(/sites/default/files/uploads/2012/08/mohamad-morsi.gif)Egypt’s new president Mohamed Morsi is in Tehran this week for the meeting of the Non-Aligned Movement (NAM). Since taking office on June 30, Morsi has had a busy itinerary. He visited Saudi Arabia last month, is due in China next week, and on September 23 will be in Washington on President Obama’s invitation.
Morsi also found time, one day before taking office, to vow to secure the release of “Blind Sheikh” Omar Abdel-Rahman, an Egyptian currently serving a life sentence at a North Carolina facility for masterminding the 1993 World Trade Center bombings.
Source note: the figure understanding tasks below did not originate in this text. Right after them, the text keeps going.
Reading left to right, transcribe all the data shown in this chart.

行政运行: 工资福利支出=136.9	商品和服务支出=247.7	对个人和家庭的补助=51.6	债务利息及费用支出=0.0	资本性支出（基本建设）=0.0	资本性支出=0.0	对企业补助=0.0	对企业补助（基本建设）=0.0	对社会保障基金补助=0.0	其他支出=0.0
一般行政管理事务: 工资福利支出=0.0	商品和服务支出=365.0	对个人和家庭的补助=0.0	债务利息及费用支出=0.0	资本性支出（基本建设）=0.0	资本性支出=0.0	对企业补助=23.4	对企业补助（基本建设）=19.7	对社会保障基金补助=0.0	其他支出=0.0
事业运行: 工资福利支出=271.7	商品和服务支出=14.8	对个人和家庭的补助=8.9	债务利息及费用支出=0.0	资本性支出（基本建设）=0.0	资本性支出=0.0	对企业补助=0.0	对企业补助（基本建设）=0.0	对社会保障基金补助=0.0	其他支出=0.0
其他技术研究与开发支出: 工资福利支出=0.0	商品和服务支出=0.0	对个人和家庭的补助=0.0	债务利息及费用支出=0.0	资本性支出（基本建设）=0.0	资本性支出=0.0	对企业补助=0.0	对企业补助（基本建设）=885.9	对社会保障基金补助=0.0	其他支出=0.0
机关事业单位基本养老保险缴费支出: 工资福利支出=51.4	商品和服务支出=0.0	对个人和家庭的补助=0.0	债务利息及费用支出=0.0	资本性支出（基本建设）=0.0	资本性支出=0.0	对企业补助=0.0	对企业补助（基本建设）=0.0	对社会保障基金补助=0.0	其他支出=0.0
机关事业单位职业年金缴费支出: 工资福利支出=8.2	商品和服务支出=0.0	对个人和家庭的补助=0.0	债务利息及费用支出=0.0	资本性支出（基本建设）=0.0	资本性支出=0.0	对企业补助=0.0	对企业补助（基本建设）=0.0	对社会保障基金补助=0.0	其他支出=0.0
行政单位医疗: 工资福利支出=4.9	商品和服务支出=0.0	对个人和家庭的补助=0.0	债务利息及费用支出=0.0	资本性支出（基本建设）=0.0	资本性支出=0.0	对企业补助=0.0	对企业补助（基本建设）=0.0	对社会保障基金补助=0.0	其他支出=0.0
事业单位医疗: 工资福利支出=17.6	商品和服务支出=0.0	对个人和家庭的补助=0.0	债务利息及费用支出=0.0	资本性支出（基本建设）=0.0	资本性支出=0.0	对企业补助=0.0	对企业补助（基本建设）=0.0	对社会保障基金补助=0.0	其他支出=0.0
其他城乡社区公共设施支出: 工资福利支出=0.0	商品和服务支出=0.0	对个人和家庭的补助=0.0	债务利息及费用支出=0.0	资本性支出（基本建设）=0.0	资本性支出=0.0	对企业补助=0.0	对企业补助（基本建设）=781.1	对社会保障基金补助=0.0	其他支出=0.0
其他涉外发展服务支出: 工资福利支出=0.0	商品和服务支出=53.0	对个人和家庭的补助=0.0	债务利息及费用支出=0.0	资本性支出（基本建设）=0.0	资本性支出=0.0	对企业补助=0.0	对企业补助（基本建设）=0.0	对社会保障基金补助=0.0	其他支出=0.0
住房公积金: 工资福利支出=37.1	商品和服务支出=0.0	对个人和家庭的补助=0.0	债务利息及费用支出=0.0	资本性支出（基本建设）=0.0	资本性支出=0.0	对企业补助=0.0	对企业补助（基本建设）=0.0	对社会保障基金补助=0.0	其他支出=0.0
Within Iran, Morsi is encountering some interesting landmarks. Israeli commentator Smadar Peri points out that on Sunday his convoy passed through Tehran’s Islambouli Square—named after Khalid Islambouli, who assassinated one of Morsi’s predecessors as Egyptian president, Anwar Sadat, in October 1981. Islambouli was a member of Egyptian Islamic Jihad, which some sources identify as an offshoot of the Muslim Brotherhood—that is, Morsi’s organization.
There has, indeed, been bad blood between Egypt and Iran since those days. Relations were broken off in 1980, a year after Ayatollah Khomeini’s Shiite revolutionaries took power in Iran. It didn’t help matters when Iran hailed Islambouli (executed in Egypt in 1982) as a martyr. Morsi’s visit to Iran this week is the first by an Egyptian president since 1979.
It’s also reported that Morsi will be among NAM heads of state to be hosted this week at Iran’s Bushehr nuclear power plant. This at a time when Iran is racing ahead in its nuclear weapons program, denying the International Atomic Energy Agency access to its nuclear sites, and intensifying its genocidal rhetoric against Israel and vows to destroy it.
Does all this indicate a rapprochement between Shiite-Islamist Iran and Sunni, newly Islamist Egypt? Another Israeli analyst, Dore Gold, a former ambassador to the UN, notes that there are serious obstacles to such a reconciliation.
They include particularly the fact that in Syria, Iran is helping Bashar Assad’s Shiite-offshoot Alawite regime fight largely Sunni rebels—including a presence on the ground of Iranian Revolutionary Guards actively killing Sunnis. The Sunnis, for their part, are backed by the Sunni Arab countries Saudi Arabia and Qatar. Seemingly, then, Egypt and Iran are on opposite sides of the bitter, bloody sectarian conflicts now being waged in Syria and elsewhere in the region, which have both Persian vs. Arab and Shiite vs. Sunni dimensions.
As Gold points out, there is also a history of mutual ideological admiration between Egyptian and Iranian Islamists. But as of Friday, the day Gold’s article was published, there were still reports that—given the obstacles—Morsi might not make the trip to Tehran at all.
We know now that he did, sectarian strife and all. Indeed, this week an Iranian official told Iran’s Fars News Agency that Iran and Egypt could cooperate in the nuclear sphere and “Iran is ready to transfer its know-how and experience to Egypt.”
All this comes at a time when Israel is increasingly concerned about Egyptian military activity in Sinai. Reports say Egypt is still consulting and coordinating with Israel—as per the 1979 Israeli-Egyptian peace treaty—as Egypt cracks down on Salafi terrorists in the peninsula. In an ominous move, though, Egypt has already deployed tanks into northern Sinai without Israeli approval.
Ominous but not surprising, since Morsi—in keeping with the fundamental anti-Israeli, anti-Semitic tenets of Muslim Brotherhood ideology—has let it be known that he sees the peace treaty as something to erode rather than maintain.
It’s too early to speak of Egypt and Iran making friends. Israel, though, has to watch signs of such a process closely. For now the Washington-bound Morsi, still dependent on U.S. aid, is not likely to embrace the mullahs too openly and passionately. Jerusalem, though, does not have illusions about his ultimate ideological commitments and direction. Whether the Obama administration can see through Morsi’s behavior is a different question, not warranting much optimism.